«Serve nuovo personale per le Province». L’appello Upi da Belluno

«Serve nuovo personale per le Province». L’appello Upi da Belluno

Le Province chiedono personale. Dopo la riforma Delrio, infatti, c’è stato un fuggi fuggi generale. E i pensionamenti non sono stati rimpiazzati. L’allarme è stato lanciato ieri (16 febbraio) a Palazzo Piloni, dove si è riunito il consiglio direttivo di Upi Veneto, l’Unione delle Province d’Italia, secondo la modalità itinerante decisa recentemente. Presenti i presidenti di tutte le Province venete.

Sul tavolo della riunione, in particolare la questione delle dotazioni organiche in forza alle Province, relativamente alle funzioni non fondamentali (tra cui rientrano anche la difesa del suolo, la protezione civile e altri compiti non secondari). Il problema illustrato dai presenti al tavolo riguarda la forte contrazione di personale seguita al riordino del 2016 (post-legge Delrio), dovuta da un lato al mancato turn-over, dall’altro alla riduzione delle strutture interne agli enti. I presidenti veneti hanno condiviso di effettuare una ricognizione dello stato attuale dei dipendenti delle Province in capo alle funzioni non fondamentali, da raffrontare con l’ultimo monitoraggio del 2015-2016, in modo da fotografare come è cambiata la dotazione organica negli ultimi anni. 

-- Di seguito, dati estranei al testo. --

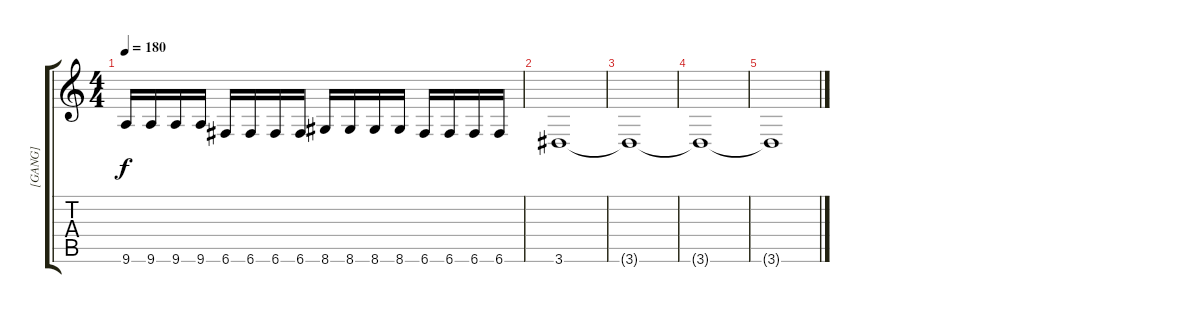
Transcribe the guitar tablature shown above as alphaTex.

\track ("[GANG]" "[GANG]") {instrument distortionguitar}
\staff {score tabs}
\tuning (D4 A3 F3 C3 G2 C2) {hide}
\ts (4 4)
\tempo 180
\clef g2
\ks c
9.6.16{dy f} 9.6.16 9.6.16 9.6.16 6.6.16 6.6.16 6.6.16 6.6.16 8.6.16 8.6.16 8.6.16 8.6.16 6.6.16 6.6.16 6.6.16 6.6.16 |
3.6.1 |
3.6{t}.1 |
3.6{t}.1 |
3.6{t}.1
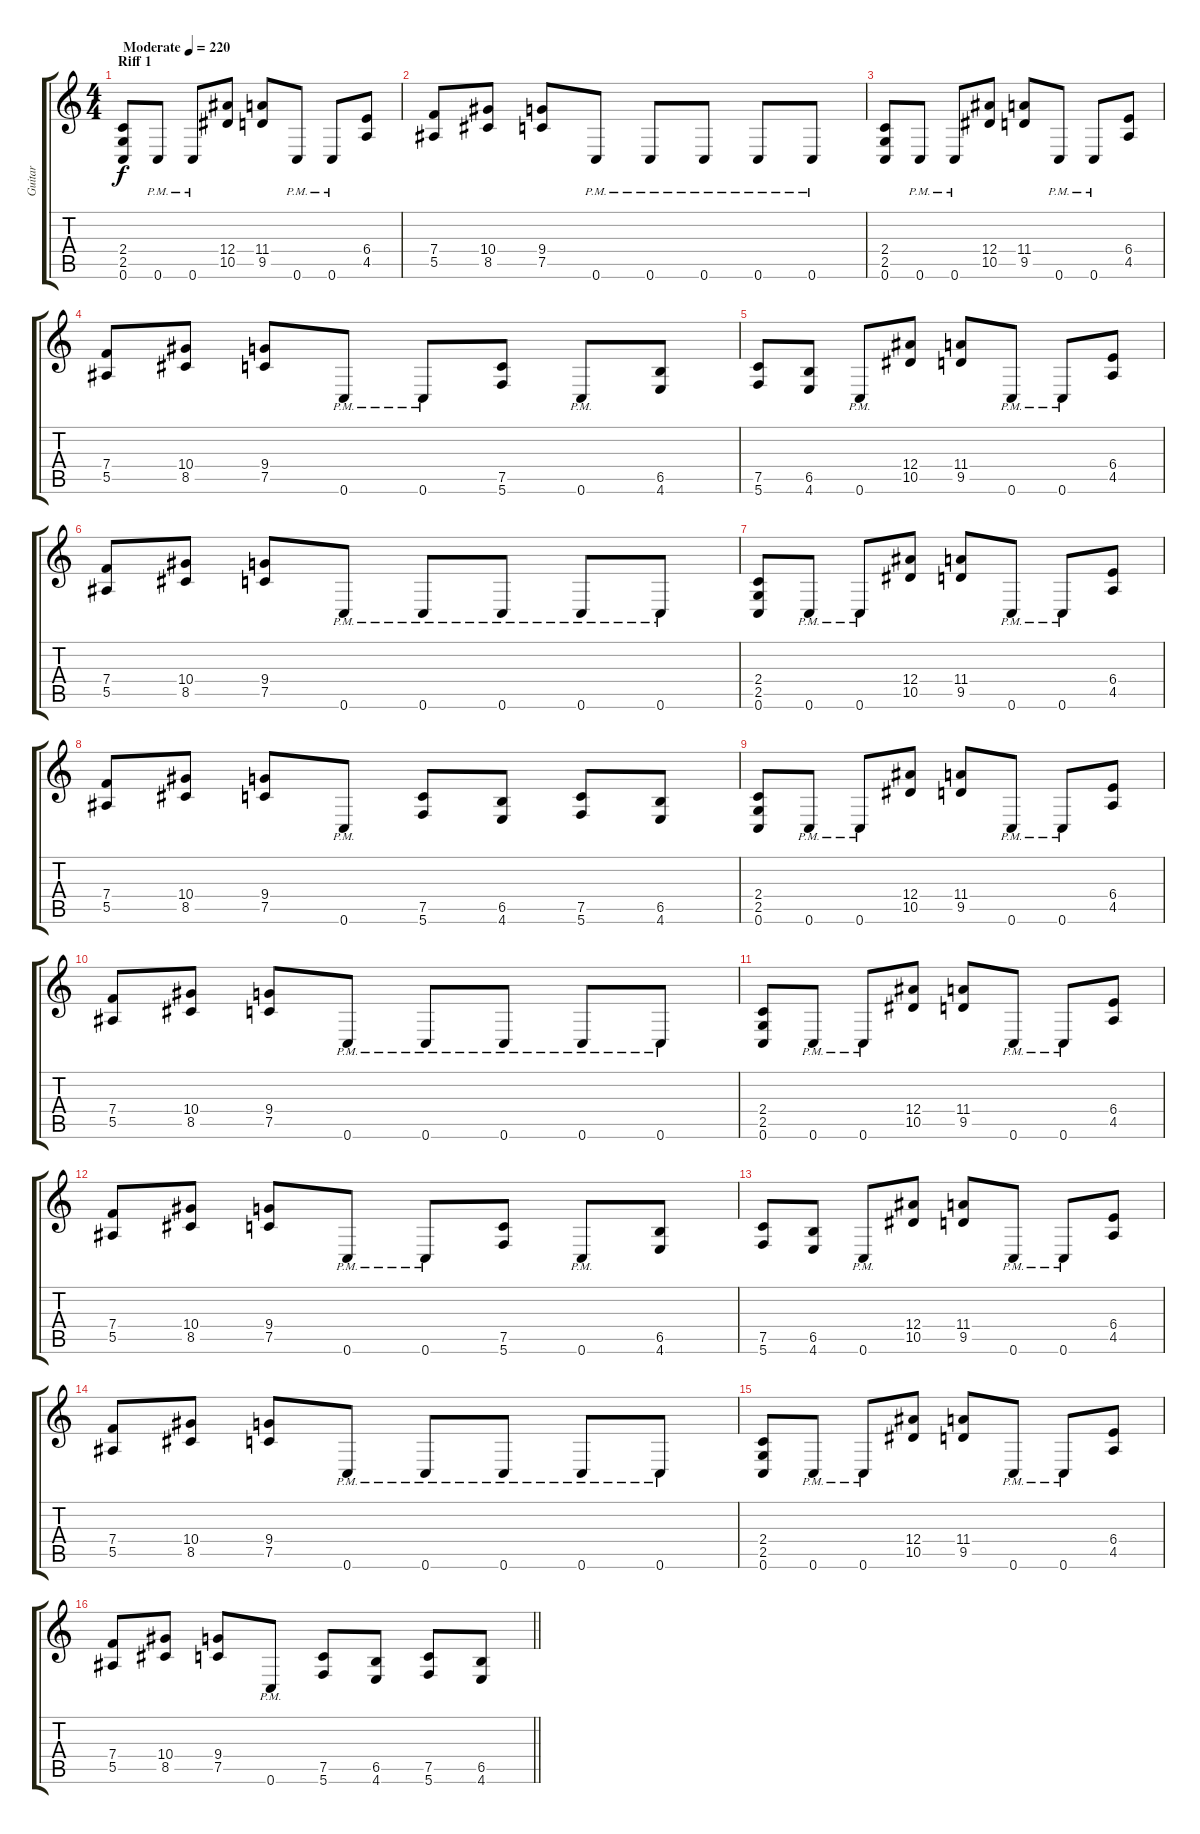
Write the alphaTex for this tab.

\track ("Guitar" "Guitar") {instrument distortionguitar}
\staff {score tabs}
\tuning (C4 G3 Eb3 Bb2 F2 C2) {hide}
\ts (4 4)
\section ("" "Riff 1")
\tempo (220 "Moderate")
\clef g2
\ks c
(2.4 2.5 0.6).8{dy f instrument distortionguitar} 0.6{pm}.8 0.6{pm}.8 (12.4 10.5).8 (11.4 9.5).8 0.6{pm}.8 0.6{pm}.8 (6.4 4.5).8 |
(7.4 5.5).8 (10.4 8.5).8 (9.4 7.5).8 0.6{pm}.8 0.6{pm}.8 0.6{pm}.8 0.6{pm}.8 0.6{pm}.8 |
(2.4 2.5 0.6).8 0.6{pm}.8 0.6{pm}.8 (12.4 10.5).8 (11.4 9.5).8 0.6{pm}.8 0.6{pm}.8 (6.4 4.5).8 |
(7.4 5.5).8 (10.4 8.5).8 (9.4 7.5).8 0.6{pm}.8 0.6{pm}.8 (7.5 5.6).8 0.6{pm}.8 (6.5 4.6).8 |
(7.5 5.6).8 (6.5 4.6).8 0.6{pm}.8 (12.4 10.5).8 (11.4 9.5).8 0.6{pm}.8 0.6{pm}.8 (6.4 4.5).8 |
(7.4 5.5).8 (10.4 8.5).8 (9.4 7.5).8 0.6{pm}.8 0.6{pm}.8 0.6{pm}.8 0.6{pm}.8 0.6{pm}.8 |
(2.4 2.5 0.6).8 0.6{pm}.8 0.6{pm}.8 (12.4 10.5).8 (11.4 9.5).8 0.6{pm}.8 0.6{pm}.8 (6.4 4.5).8 |
(7.4 5.5).8 (10.4 8.5).8 (9.4 7.5).8 0.6{pm}.8 (7.5 5.6).8 (6.5 4.6).8 (7.5 5.6).8 (6.5 4.6).8 |
(2.4 2.5 0.6).8 0.6{pm}.8 0.6{pm}.8 (12.4 10.5).8 (11.4 9.5).8 0.6{pm}.8 0.6{pm}.8 (6.4 4.5).8 |
(7.4 5.5).8 (10.4 8.5).8 (9.4 7.5).8 0.6{pm}.8 0.6{pm}.8 0.6{pm}.8 0.6{pm}.8 0.6{pm}.8 |
(2.4 2.5 0.6).8 0.6{pm}.8 0.6{pm}.8 (12.4 10.5).8 (11.4 9.5).8 0.6{pm}.8 0.6{pm}.8 (6.4 4.5).8 |
(7.4 5.5).8 (10.4 8.5).8 (9.4 7.5).8 0.6{pm}.8 0.6{pm}.8 (7.5 5.6).8 0.6{pm}.8 (6.5 4.6).8 |
(7.5 5.6).8 (6.5 4.6).8 0.6{pm}.8 (12.4 10.5).8 (11.4 9.5).8 0.6{pm}.8 0.6{pm}.8 (6.4 4.5).8 |
(7.4 5.5).8 (10.4 8.5).8 (9.4 7.5).8 0.6{pm}.8 0.6{pm}.8 0.6{pm}.8 0.6{pm}.8 0.6{pm}.8 |
(2.4 2.5 0.6).8 0.6{pm}.8 0.6{pm}.8 (12.4 10.5).8 (11.4 9.5).8 0.6{pm}.8 0.6{pm}.8 (6.4 4.5).8 |
\barLineRight lightlight
(7.4 5.5).8 (10.4 8.5).8 (9.4 7.5).8 0.6{pm}.8 (7.5 5.6).8 (6.5 4.6).8 (7.5 5.6).8 (6.5 4.6).8
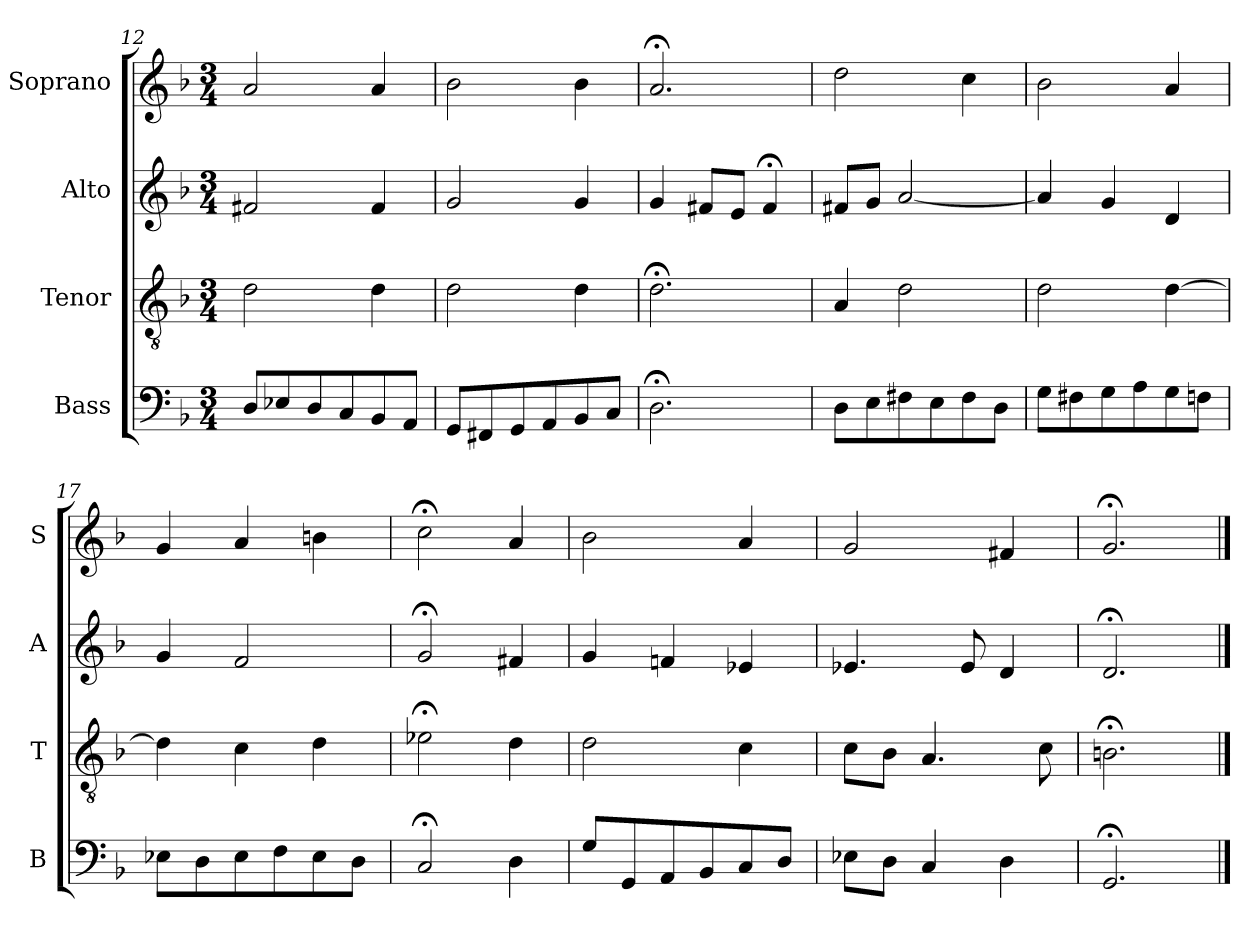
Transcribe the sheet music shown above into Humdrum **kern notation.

**kern	**kern	**kern	**kern
*part4	*part3	*part2	*part1
*staff4	*staff3	*staff2	*staff1
*I"Bass	*I"Tenor	*I"Alto	*I"Soprano
*I'B	*I'T	*I'A	*I'S
*clefF4	*clefGv2	*clefG2	*clefG2
*k[b-]	*k[b-]	*k[b-]	*k[b-]
*G:dor	*G:dor	*G:dor	*G:dor
*M3/4	*M3/4	*M3/4	*M3/4
=12	=12	=12	=12
8DL	2d	2f#X	2a
8E-X	.	.	.
8D	.	.	.
8C	.	.	.
8BB-	4d	4f#	4a
8AAJ	.	.	.
=13	=13	=13	=13
8GGL	2d	2g	2b-
8FF#X	.	.	.
8GG	.	.	.
8AA	.	.	.
8BB-	4d	4g	4b-
8CJ	.	.	.
=14	=14	=14	=14
2.D;<	2.d;<	4g	2.a;<
.	.	8f#XL	.
.	.	8eJ	.
.	.	4f#;<	.
=15	=15	=15	=15
8DL	4A	8f#XL	2dd
8E	.	8gJ	.
8F#X	2d	[2a	.
8E	.	.	.
8F#	.	.	4cc
8DJ	.	.	.
=16	=16	=16	=16
8GL	2d	4a]	2b-
8F#X	.	.	.
8G	.	4g	.
8A	.	.	.
8G	[4d	4d	4a
8FnJ	.	.	.
=17	=17	=17	=17
8E-XL	4d]	4g	4g
8D	.	.	.
8E-	4c	2f	4a
8F	.	.	.
8E-	4d	.	4bn
8DJ	.	.	.
=18	=18	=18	=18
2C;<	2e-X;<	2g;<	2cc;<
4D	4d	4f#X	4a
=19	=19	=19	=19
8GL	2d	4g	2b-
8GG	.	.	.
8AA	.	4fn	.
8BB-	.	.	.
8Ci	4ci	4e-Xi	4ai
8DJ	.	.	.
=20	=20	=20	=20
8E-XL	8cL	4.e-X	2g
8DJ	8B-J	.	.
4C	4.A	.	.
.	.	8e-	.
4D	.	4d	4f#X
.	8c	.	.
=21	=21	=21	=21
2.GG;<	2.Bn;<	2.d;<	2.g;<
==	==	==	==
*-	*-	*-	*-
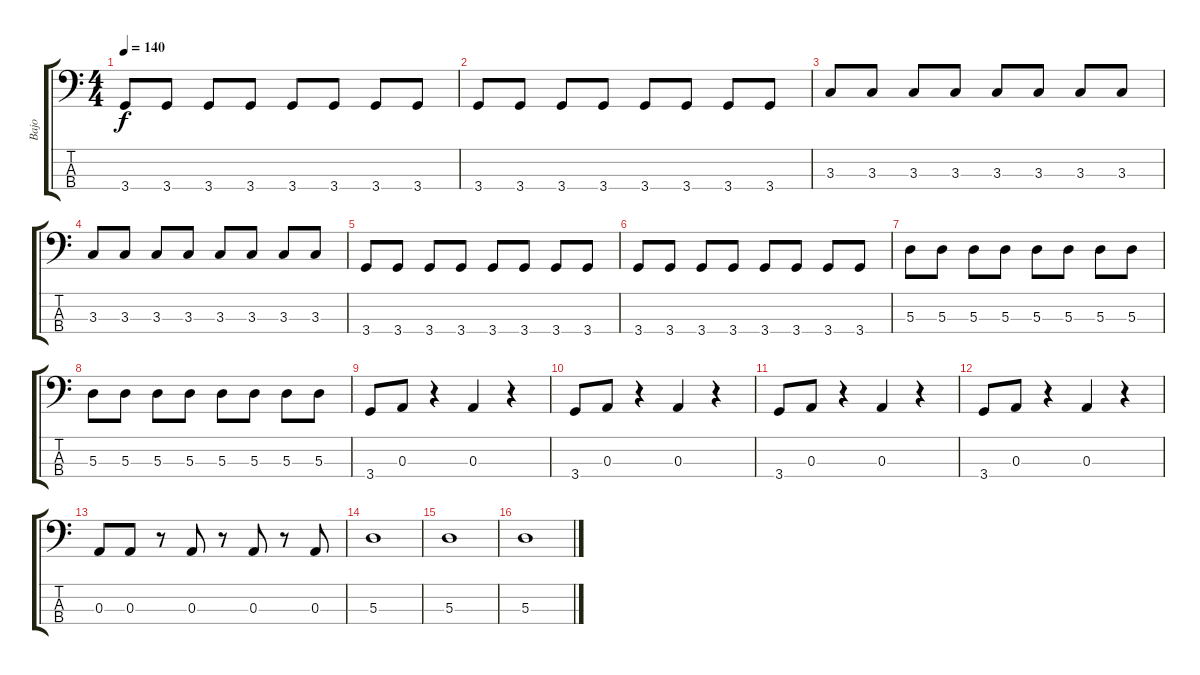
\track ("Bajo" "Bajo") {instrument electricbassfinger}
\staff {score tabs}
\tuning (G2 D2 A1 E1) {hide}
\ts (4 4)
\tempo 140
\clef f4
\ks c
3.4.8{dy f} 3.4.8 3.4.8 3.4.8 3.4.8 3.4.8 3.4.8 3.4.8 |
3.4.8 3.4.8 3.4.8 3.4.8 3.4.8 3.4.8 3.4.8 3.4.8 |
3.3.8 3.3.8 3.3.8 3.3.8 3.3.8 3.3.8 3.3.8 3.3.8 |
3.3.8 3.3.8 3.3.8 3.3.8 3.3.8 3.3.8 3.3.8 3.3.8 |
3.4.8 3.4.8 3.4.8 3.4.8 3.4.8 3.4.8 3.4.8 3.4.8 |
3.4.8 3.4.8 3.4.8 3.4.8 3.4.8 3.4.8 3.4.8 3.4.8 |
5.3.8 5.3.8 5.3.8 5.3.8 5.3.8 5.3.8 5.3.8 5.3.8 |
5.3.8 5.3.8 5.3.8 5.3.8 5.3.8 5.3.8 5.3.8 5.3.8 |
3.4.8 0.3.8 r.4 0.3.4 r.4 |
3.4.8 0.3.8 r.4 0.3.4 r.4 |
3.4.8 0.3.8 r.4 0.3.4 r.4 |
3.4.8 0.3.8 r.4 0.3.4 r.4 |
0.3.8 0.3.8 r.8 0.3.8 r.8 0.3.8 r.8 0.3.8 |
5.3.1 |
5.3.1 |
5.3.1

«Il problema è che per anni le Province sono state additate come centri di spreco e non come erogatori di servizi di area vasta, quali sono» ha affermato il presidente Upi Veneto, Stefano Marcon (che presiede la Provincia di Treviso). «Con il personale ridotto all’osso e risorse sempre più esigue, si rischia di non poter più svolgere quel ruolo che i nostri enti hanno. Per questo è necessario sedersi al tavolo con la Regione, per capire insieme come portare avanti le funzioni non fondamentali».

Il direttivo si è concentrato anche sulla gestione degli esperti Pnrr assegnati dalla Regione. «Una partita, quella del Piano Ripresa e Resilienza, che è fondamentale per le Province, ma anche per gli altri enti locali», il commento del presidente Roberto Padrin. «L’accesso a fondi così importanti passa attraverso progettazioni che hanno la necessità di esperti e tecnici. Sarà basilare poter utilizzare al meglio le risorse interne e in arrivo dalla Regione».